** Given data follows **
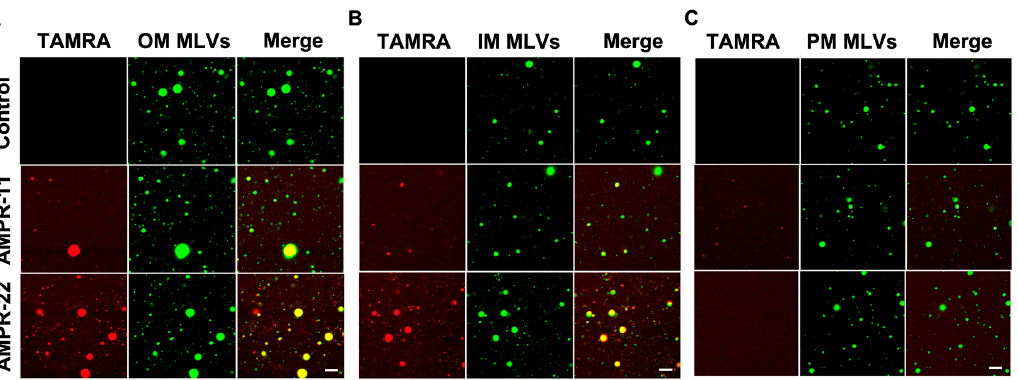
Figure 4. Interaction of AMPR-11/22 with the model membranes. Artificial MLVs containing 0.5% NBD-PE (molar ratio) were incubated with 5 µg/mL TAMRA-labeled AMPR-11/22 for 10 min. AMPR-11/22 interaction with the bacterial OM ( A ), IM ( B ), or PM ( C ) was monitored via confocal microscopy. Scale bar, 20 µm.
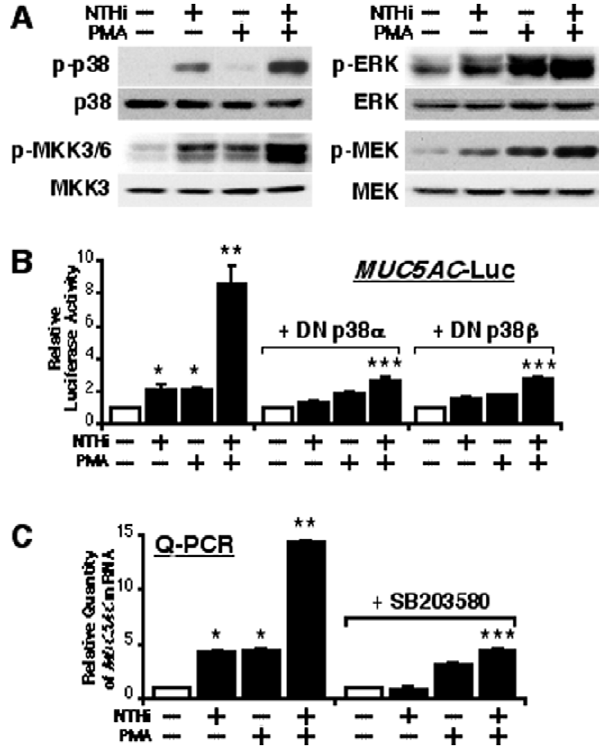
Figure 2. PMA synergistically enhances NTHi-induced MUC5AC expression via MKK3/6-p38 MAPK pathway. ( A ) PMA synergisti- cally enhanced NTHi-induced phosphorylation of p38 MAPK and MKK3/ 6, but not ERK and MEK1. ( B ) The synergistic induction of MUC5AC transcription by NTHi and PMA was inhibited by overexpressing DN mutant forms of p38 a and p38 b in human epithelial cells, as assessed by MUC5AC-dependent promoter Luciferase assay. Cells were trans- fected with 0.8 m g of DN p38 a , DN p38 b , or control vector, and treated with NTHi with or without PMA. Relative luciferase activity of MUC5AC was measured from the cell lysate. ( C ) SB203580, a specific inhibitor for p38 MAPK signaling, attenuated the synergistic induction of MUC5AC expression by NTHi and PMA at the mRNA level as assessed by Q-PCR. Cells were pre-treated with 10 m M of SB203580 or vehicle control, and treated with NTHi with or without PMA. mRNA expression level of MUC5AC was measured by Q-PCR. Values are the means 6 S.D. (n=3). *p , 0.05 vs. control; **p , 0.05 vs. NTHi alone; ***p , 0.05 vs NTHi with PMA in control vector transfected ( B ) or vehicle treated ( C ) cells. The data shown are representative of three independent experiments. 2 , absence of; + , presence of; DN, dominant negative; NTHi, nontypeable Haemophilus influenzae .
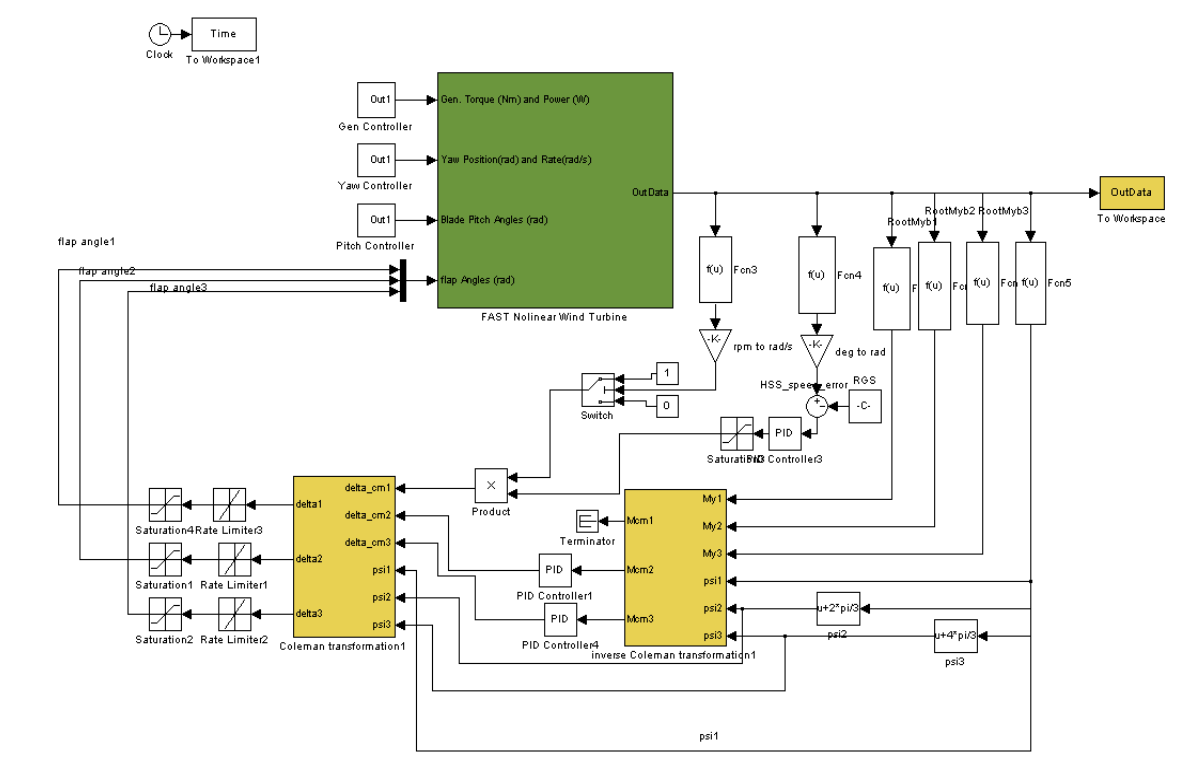
Figure 5. Feedback control scheme of DTEF implemented in FAST/Aerodyn and Matlab/Simulink codes.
** End of Given data **
Leave the images out. Set down all of the material above exactly.

_Response to this task_
Figure 4. Interaction of AMPR-11/22 with the model membranes. Artificial MLVs containing 0.5% NBD-PE (molar ratio) were incubated with 5 µg/mL TAMRA-labeled AMPR-11/22 for 10 min. AMPR-11/22 interaction with the bacterial OM ( A ), IM ( B ), or PM ( C ) was monitored via confocal microscopy. Scale bar, 20 µm.
Figure 2. PMA synergistically enhances NTHi-induced MUC5AC expression via MKK3/6-p38 MAPK pathway. ( A ) PMA synergisti- cally enhanced NTHi-induced phosphorylation of p38 MAPK and MKK3/ 6, but not ERK and MEK1. ( B ) The synergistic induction of MUC5AC transcription by NTHi and PMA was inhibited by overexpressing DN mutant forms of p38 a and p38 b in human epithelial cells, as assessed by MUC5AC-dependent promoter Luciferase assay. Cells were trans- fected with 0.8 m g of DN p38 a , DN p38 b , or control vector, and treated with NTHi with or without PMA. Relative luciferase activity of MUC5AC was measured from the cell lysate. ( C ) SB203580, a specific inhibitor for p38 MAPK signaling, attenuated the synergistic induction of MUC5AC expression by NTHi and PMA at the mRNA level as assessed by Q-PCR. Cells were pre-treated with 10 m M of SB203580 or vehicle control, and treated with NTHi with or without PMA. mRNA expression level of MUC5AC was measured by Q-PCR. Values are the means 6 S.D. (n=3). *p , 0.05 vs. control; **p , 0.05 vs. NTHi alone; ***p , 0.05 vs NTHi with PMA in control vector transfected ( B ) or vehicle treated ( C ) cells. The data shown are representative of three independent experiments. 2 , absence of; + , presence of; DN, dominant negative; NTHi, nontypeable Haemophilus influenzae .
Figure 5. Feedback control scheme of DTEF implemented in FAST/Aerodyn and Matlab/Simulink codes.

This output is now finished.